Dias se posicionou favorável aos interesses dos trabalhadores rurais da região. Como resposta aos gritos de “Não queremos parque, queremos é emprego”, vindos dos agricultores organizados, o governador afirmou que não é nem o governo federal nem qualquer organização internacional que chega ao Piauí e vai dizer o que é bom para o povo.

Segundo o advogado e vice-presidente da Fundação dos Cerrados, Antônio Ribeiro Neto, os prejuízos econômicos e sociais serão incalculáveis, já que a criação do parque obrigaria aumentaria mais 500 Km à distância entre essas cidades e a região do Vale do Gurguéia. “Aumentar a área de preservação ambiental do Piauí é submeter o povo da região sul do estado a uma eterna dependência de programas sociais, como o Bolsa Família, além de estimular a formação de uma geração de pedintes”, pontuou.

A presidente do Sindicato dos Trabalhadores Rurais de Currais e suplente da Diretoria da Fetag, Cláudia Regina Santos, afirma que cerca de 2.600 produtores do seu município seriam prejudicados pela criação do parque e pediu para que o governador trabalhe pela regularização fundiária da região e não pela desapropriação.
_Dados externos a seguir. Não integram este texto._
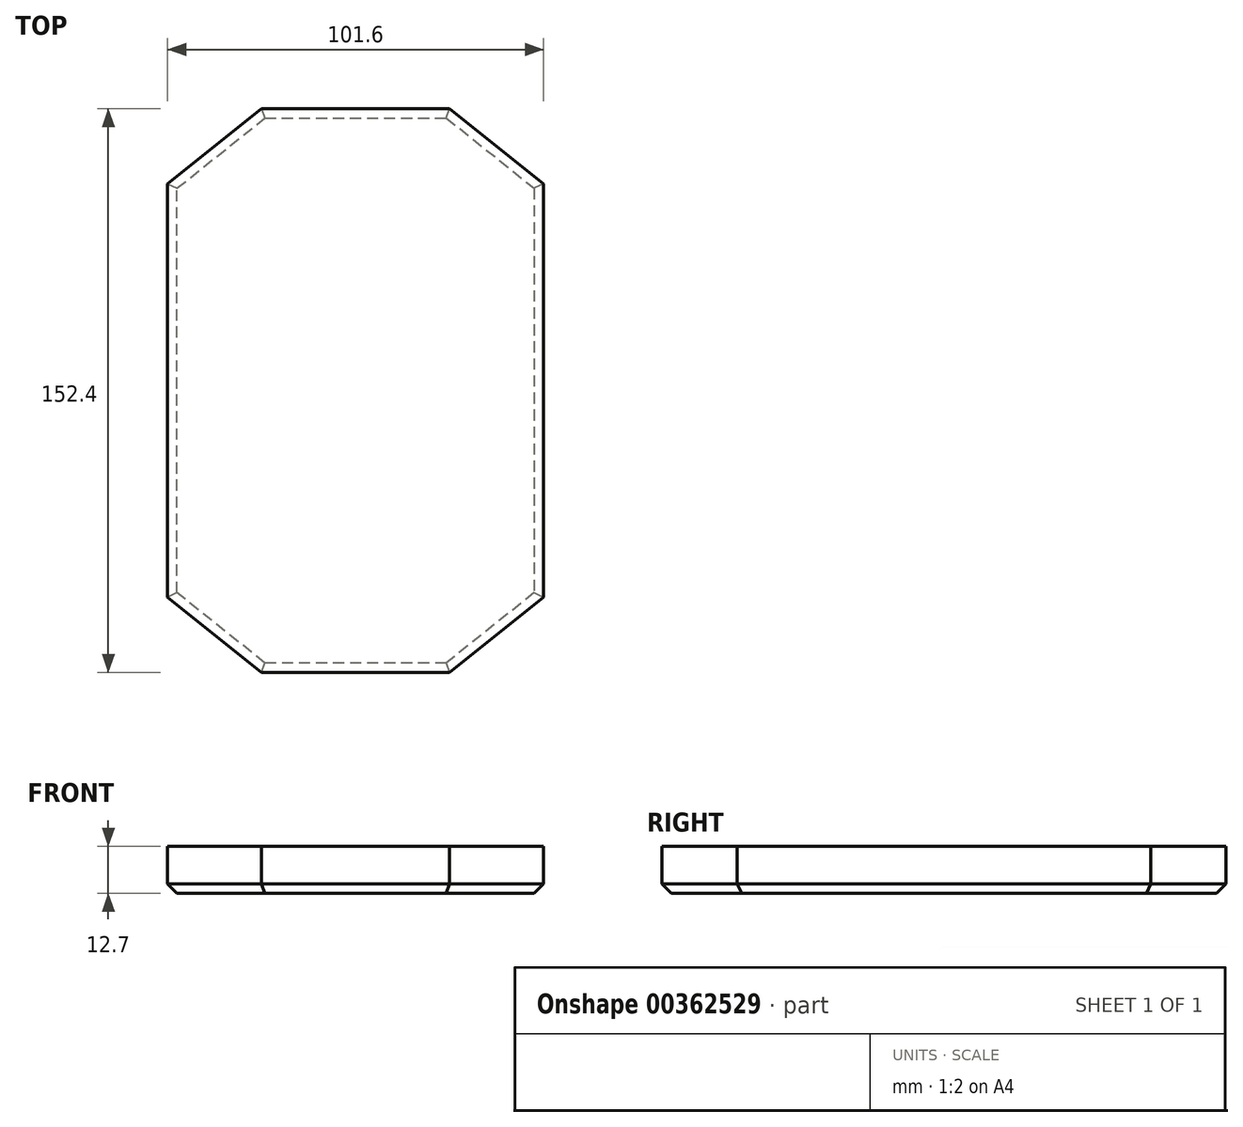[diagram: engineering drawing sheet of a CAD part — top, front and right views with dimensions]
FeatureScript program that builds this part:
annotation { "Feature Type Name" : "Feature", "Feature Type Description" : "" }
export const myFeature = defineFeature(function(context is Context, id is Id, definition is map)
    precondition{}
    {
        {
            var Q0;
            Q0=qCreatedBy(makeId("Top.planeOp"),FACE);
            var sketch = newSketch(context, id + "F0", { "sketchPlane" : qUnion([Q0])});
            skLineSegment(sketch, "E0", {"start": v(0, 0) * mm, "end": v(0, 76.2) * mm});
            skLineSegment(sketch, "E1", {"start": v(0, 76.2) * mm, "end": v(25.4, 76.2) * mm});
            skLineSegment(sketch, "E2", {"start": v(0, 76.2) * mm, "end": v(-25.4, 76.2) * mm});
            skLineSegment(sketch, "E3", {"start": v(0, 0) * mm, "end": v(50.8, 0) * mm});
            skLineSegment(sketch, "E4", {"start": v(0, 0) * mm, "end": v(-50.8, 0) * mm});
            skLineSegment(sketch, "E5", {"start": v(-50.8, 0) * mm, "end": v(-50.8, 55.88) * mm});
            skLineSegment(sketch, "E6", {"start": v(50.8, 0) * mm, "end": v(50.8, 55.88) * mm});
            skLineSegment(sketch, "E7", {"start": v(-25.4, 76.2) * mm, "end": v(-50.8, 55.88) * mm});
            skLineSegment(sketch, "E8", {"start": v(25.4, 76.2) * mm, "end": v(50.8, 55.88) * mm});
            skLineSegment(sketch, "E9.MirrorCS", {"start": v(0, -76.2) * mm, "end": v(-25.4, -76.2) * mm});
            skLineSegment(sketch, "E10.MirrorCS", {"start": v(0, 0) * mm, "end": v(0, -76.2) * mm});
            skLineSegment(sketch, "E11.MirrorCS", {"start": v(0, -76.2) * mm, "end": v(25.4, -76.2) * mm});
            skLineSegment(sketch, "E12.MirrorCS", {"start": v(50.8, 0) * mm, "end": v(50.8, -55.88) * mm});
            skLineSegment(sketch, "E13.MirrorCS", {"start": v(-25.4, -76.2) * mm, "end": v(-50.8, -55.88) * mm});
            skLineSegment(sketch, "E14.MirrorCS", {"start": v(-50.8, 0) * mm, "end": v(-50.8, -55.88) * mm});
            skLineSegment(sketch, "E15.MirrorCS", {"start": v(25.4, -76.2) * mm, "end": v(50.8, -55.88) * mm});
            skSolve(sketch);
        }
        {
            var Q0;
            Q0=makeQuery(id+"F0.imprint","IMPRINT",FACE,{"disambiguationData":[TD([[makeQuery(id+"F0.imprint","IMPRINT",EDGE,{"derivedFrom":sQuery(id+"F0.wireOp",EDGE,"E0")}),-1.0]])]});
            var Q1;
            Q1=makeQuery(id+"F0.imprint","IMPRINT",FACE,{"disambiguationData":[TD([[makeQuery(id+"F0.imprint","IMPRINT",EDGE,{"derivedFrom":sQuery(id+"F0.wireOp",EDGE,"E0")}),1.0]])]});
            var Q2;
            Q2=makeQuery(id+"F0.imprint","IMPRINT",FACE,{"disambiguationData":[TD([[makeQuery(id+"F0.imprint","IMPRINT",EDGE,{"derivedFrom":sQuery(id+"F0.wireOp",EDGE,"E4")}),1.0]])]});
            var Q3;
            Q3=makeQuery(id+"F0.imprint","IMPRINT",FACE,{"disambiguationData":[TD([[makeQuery(id+"F0.imprint","IMPRINT",EDGE,{"derivedFrom":sQuery(id+"F0.wireOp",EDGE,"E3")}),-1.0]])]});
            extrude(context, id + "F1", {"entities" : qUnion([Q0, Q1, Q2, Q3]), "depth" : 12.7 * mm});
        }
        {
            var Q0;
            Q0=makeQuery(id+"F1.opExtrude","CAP_FACE",FACE,{"disambiguationData":[OSD([sQuery(id+"F0.wireOp",EDGE,"E1"),sQuery(id+"F0.wireOp",EDGE,"E2"),sQuery(id+"F0.wireOp",EDGE,"E5"),sQuery(id+"F0.wireOp",EDGE,"E6"),sQuery(id+"F0.wireOp",EDGE,"E7"),sQuery(id+"F0.wireOp",EDGE,"E8"),sQuery(id+"F0.wireOp",EDGE,"E9.MirrorCS"),sQuery(id+"F0.wireOp",EDGE,"E11.MirrorCS"),sQuery(id+"F0.wireOp",EDGE,"E12.MirrorCS"),sQuery(id+"F0.wireOp",EDGE,"E13.MirrorCS"),sQuery(id+"F0.wireOp",EDGE,"E14.MirrorCS"),sQuery(id+"F0.wireOp",EDGE,"E15.MirrorCS")])],"isStart":true});
            chamfer(context, id + "F2", {"entities" : qUnion([Q0]), "width" : 2.54 * mm, "tangentPropagation" : true});
        }
    });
Desde que o Ministério do Meio Ambiente deu início à campanha pela criação do Parque da Serra Vermelha, muitos trabalhadores rurais tiveram suas licenças canceladas pelo IBAMA, como Adão Pires, que está desempregado há quase meses, situação compartilhada pelos outros 33 produtores do povoado de Novo Horizonte, interior de Bom Jesus.

A medida também afetou o projeto Energia Verde, que atuava na serra Vermelha com base no Plano de Manejo Florestal Sustentável legitimado pelo próprio IBAMA. A suspensão do projeto deixou mais de 600 trabalhadores desempregados, como Antônio Nunes, que recebia R$ 400,00 mensais, mais R$ 1.000,00 por produtividade. “O que eu mais gostava era a alimentação que a gente recebia. Eram três por dia. Além disso, tinha roupa e carteira assinada”, afirmou. Exemplos como esses motivaram a manifestação realizada no último sábado, em que centenas de pessoas ecoavam o grito “Queremos é emprego”, ao rejeitar a proposta de criação do parque.